EXERCISE INSTRUCTIONS ->
Below is a reply letter about partner switching in a dance class. List every reason the letter gives for why students learn better when they switch partners.

EXCERPTED PASSAGE ->
Rick Archer's Reply to Mr. Weneck

Mr Weneck,

You are correct that in the specific description for the Salsa class “partner switching” was not addressed.

For space purposes, it is impossible for Leisure Learning to list every detail for each and every class, dancing and otherwise. The cost of printing alone would be prohibitive. However in the Leisure Learning catalogue, LLU gives a general description of the SSQQ Dance Program before the class listings. This description says clearly, “By switching partners throughout the class, students learn to lead and follow with different people“.

We have found in dealing with large groups of people, partner switching is what works best. You registered for a “group class“. If we make an exception for you, then we have to make the same exception for everybody. Then the “group” ceases to be a “group”. It becomes a collection of individuals all following a private agenda.

This wouldn’t work in high school and it certainly has not worked in the past in our dance classes. In this case, the needs of the group supercede the needs of the individual. The majority of the class would rather switch, but even more important we have discovered our students learn better when they switch for several reasons. Women learn to follow better after they realize that each man has a different style. Men learn to lead better because some women require clearer signals than others or require more precise timing and less/more strength. Dancing with the instructors during the switching is how the men learn to the best ways to lead each move.

We have experimented with allowing couples to stick together in the past only to be greeted with a new set of much larger problems. Our responsibility to teach people to lead and follow as a “group” works best when everyone cooperates. Why would you sign up for one of our classes, then not trust that we know what we are doing? 

Not everyone wishes to be part of a group. You are one of the them. I completely sympathize with your point of view. You are not the first person to express this identical concern. This is why we have private lessons for people who feel the same way as you do.

I have enclosed an article I wrote explaining our position in greater detail. You may not agree with it, but at least you will see I have put considerable thought into the matter. Unfortunately we do not always have the time to sit and explain our position in as much depth as I have with you. Usually we have a group of dance students waiting to get started. Thus the “take it or leave it” approach that surely rubbed you the wrong way.

DATA SECTION ->
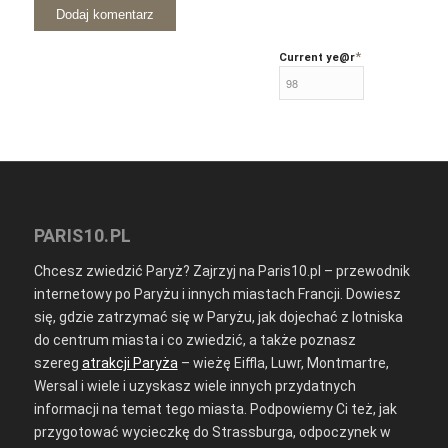
*
Current ye
@r
PARIS10.PL
Chcesz zwiedzić Paryż? Zajrzyj na Paris10.pl – przewodnik
internetowy po Paryżu i innych miastach Francji. Dowiesz
się, gdzie zatrzymać się w Paryżu, jak dojechać z lotniska
do centrum miasta i co zwiedzić, a także poznasz
szereg
atrakcji Paryża
– wieżę Eiffla, Luwr, Montmartre,
Wersal i wiele i uzyskasz wiele innych przydatnych
informacji na temat tego miasta. Podpowiemy Ci też, jak
przygotować wycieczkę do Strassburga, odpoczynek w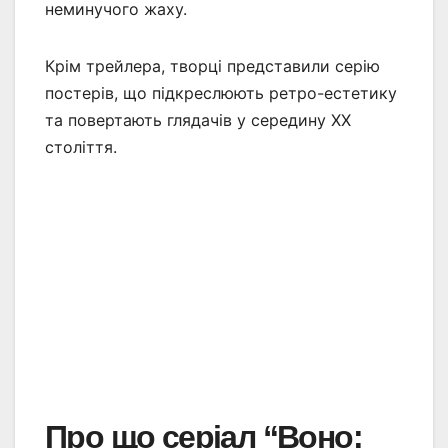
неминучого жаху.
Крім трейлера, творці представили серію
постерів, що підкреслюють ретро-естетику
та повертають глядачів у середину ХХ
століття.
Про що серіал “Воно: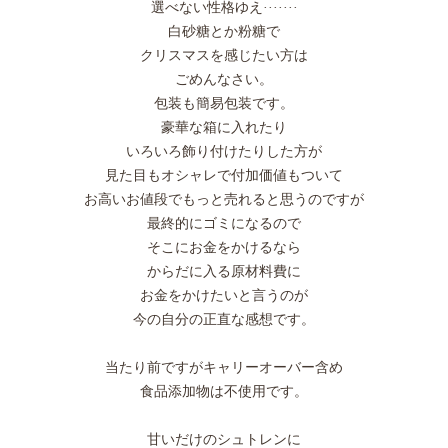
選べない性格ゆえ·······
白砂糖とか粉糖で
クリスマスを感じたい方は
ごめんなさい。
包装も簡易包装です。
豪華な箱に入れたり
いろいろ飾り付けたりした方が
見た目もオシャレで付加価値もついて
お高いお値段でもっと売れると思うのですが
最終的にゴミになるので
そこにお金をかけるなら
からだに入る原材料費に
お金をかけたいと言うのが
今の自分の正直な感想です。
当たり前ですがキャリーオーバー含め
食品添加物は不使用です。
甘いだけのシュトレンに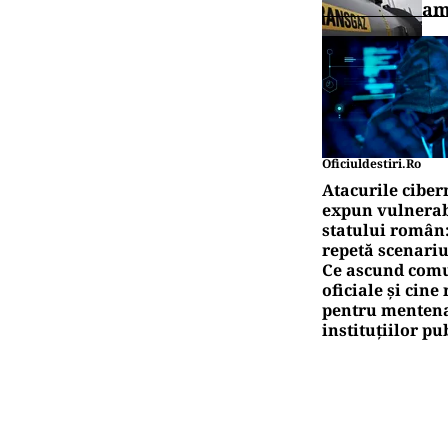
am
Oficiuldestiri.ro
Atacurile ciber
expun vulnerabi
statului român
repetă scenariu
Ce ascund comu
oficiale și cin
pentru mentena
instituțiilor pu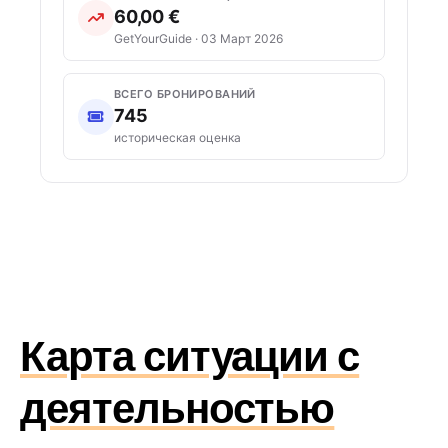
60,00 €
GetYourGuide · 03 Март 2026
ВСЕГО БРОНИРОВАНИЙ
745
историческая оценка
Карта ситуации с
деятельностью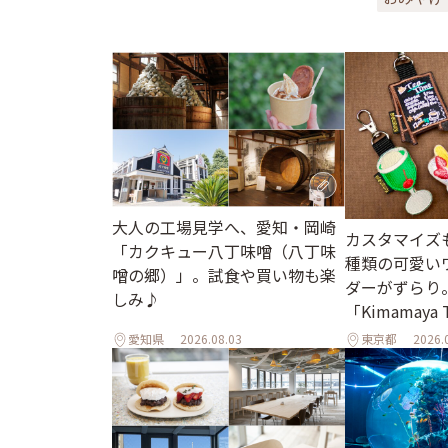
大人の工場見学へ、愛知・岡崎
カスタマイズも
「カクキュー八丁味噌（八丁味
種類の可愛い
噌の郷）」。試食や買い物も楽
ダーがずらり
しみ♪
「Kimamaya
愛知県
2026.08.03
東京都
2026.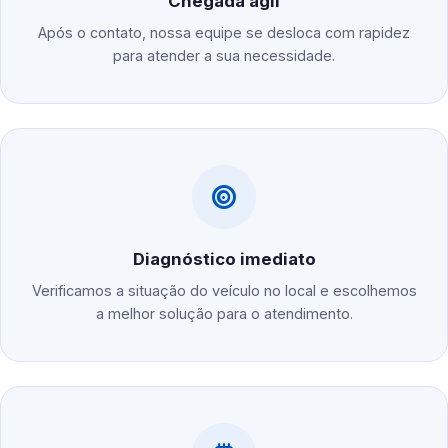
Chegada ágil
Após o contato, nossa equipe se desloca com rapidez
para atender a sua necessidade.
Diagnóstico imediato
Verificamos a situação do veículo no local e escolhemos
a melhor solução para o atendimento.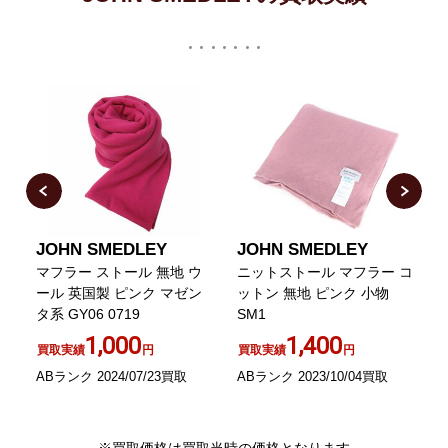
JOHN SMEDLEY
JOHN SMEDLEY
ル
マフラー ストール 無地 ウ
ニットストール マフラー コ
ール 英国製 ピンク マゼン
ットン 無地 ピンク 小物
タ系 GY06 0719
SM1
/
1,000
1,400
買取実績
円
買取実績
円
ABランク 2024/07/23買取
ABランク 2023/10/04買取
S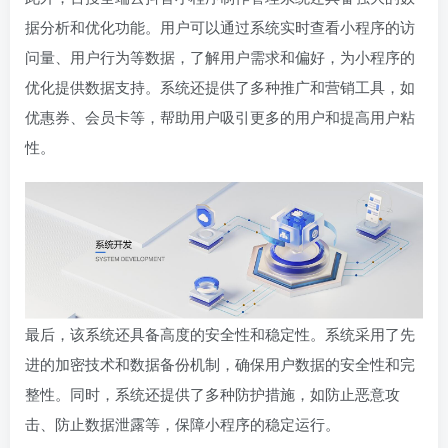
据分析和优化功能。用户可以通过系统实时查看小程序的访
问量、用户行为等数据，了解用户需求和偏好，为小程序的
优化提供数据支持。系统还提供了多种推广和营销工具，如
优惠券、会员卡等，帮助用户吸引更多的用户和提高用户粘
性。
最后，该系统还具备高度的安全性和稳定性。系统采用了先
进的加密技术和数据备份机制，确保用户数据的安全性和完
整性。同时，系统还提供了多种防护措施，如防止恶意攻
击、防止数据泄露等，保障小程序的稳定运行。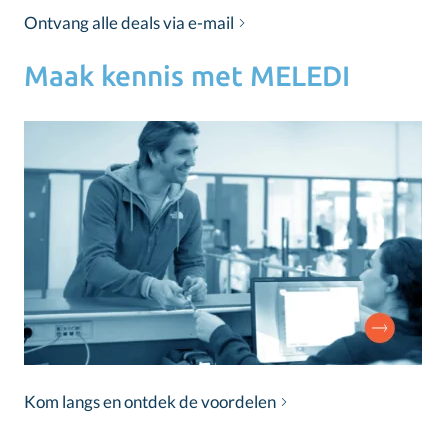
Ontvang alle deals via e-mail
Maak kennis met MELEDI
Kom langs en ontdek de voordelen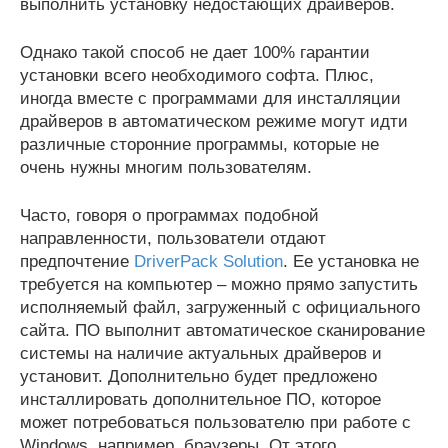
выполнить установку недостающих драйверов.
Однако такой способ не дает 100% гарантии
установки всего необходимого софта. Плюс,
иногда вместе с программами для инсталляции
драйверов в автоматическом режиме могут идти
различные сторонние программы, которые не
очень нужны многим пользователям.
Часто, говоря о программах подобной
направленности, пользователи отдают
предпочтение
DriverPack Solution
. Ее установка не
требуется на компьютер – можно прямо запустить
исполняемый файл, загруженный с официального
сайта. ПО выполнит автоматическое сканирование
системы на наличие актуальных драйверов и
установит. Дополнительно будет предложено
инсталлировать дополнительное ПО, которое
может потребоваться пользователю при работе с
Windows, например, браузеры. От этого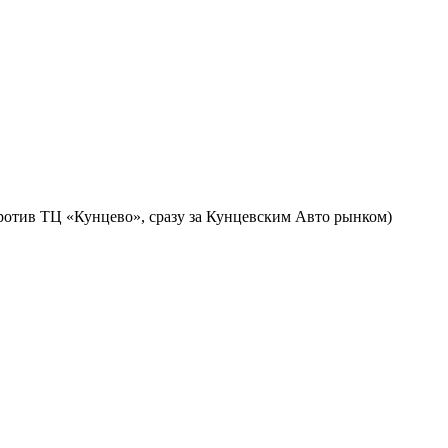
против ТЦ «Кунцево», сразу за Кунцевским Авто рынком)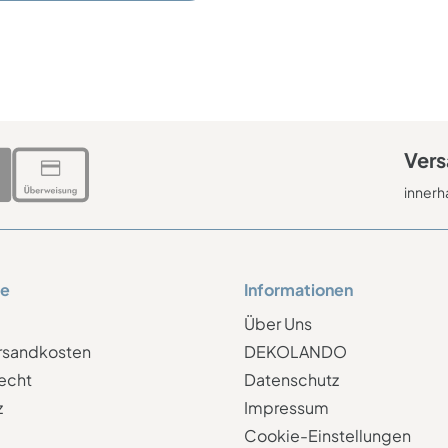
Vers
innerh
ce
Informationen
Über Uns
ersandkosten
DEKOLANDO
echt
Datenschutz
z
Impressum
Cookie-Einstellungen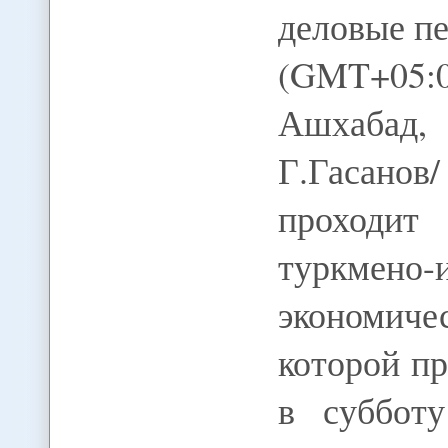
деловые пе
(GMT+05:
Ашхабад
Г.Гасано
проходит 
туркмен
экономиче
которой п
в суббот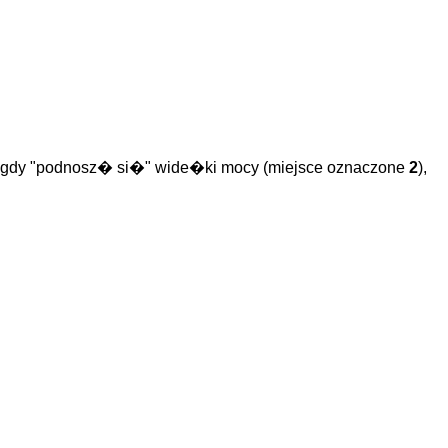
 gdy "podnosz� si�" wide�ki mocy (miejsce oznaczone
2
),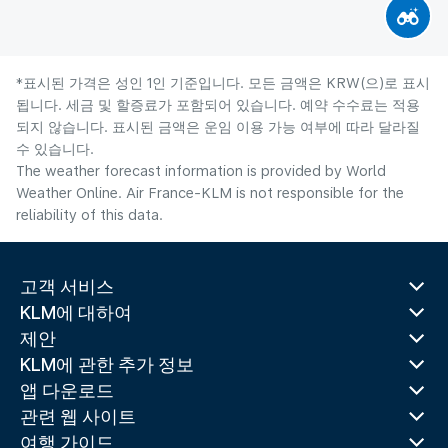
*표시된 가격은 성인 1인 기준입니다. 모든 금액은 KRW(으)로 표시
됩니다. 세금 및 할증료가 포함되어 있습니다. 예약 수수료는 적용
되지 않습니다. 표시된 금액은 운임 이용 가능 여부에 따라 달라질
수 있습니다.
The weather forecast information is provided by World
Weather Online. Air France-KLM is not responsible for the
reliability of this data.
고객 서비스
KLM에 대하여
제안
KLM에 관한 추가 정보
앱 다운로드
관련 웹 사이트
여행 가이드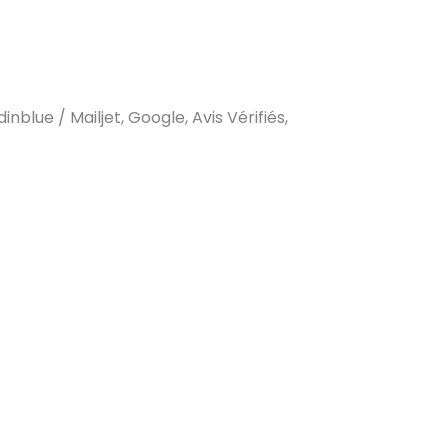
blue / Mailjet, Google, Avis Vérifiés,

EXERCISE OUTPUT ->
- Women learn to follow better once they realize that each man has a different style.
- Men learn to lead better because some women need clearer signals, more precise timing, or less or more strength.
- Dancing with the instructors during the switching is how men learn the best ways to lead each move.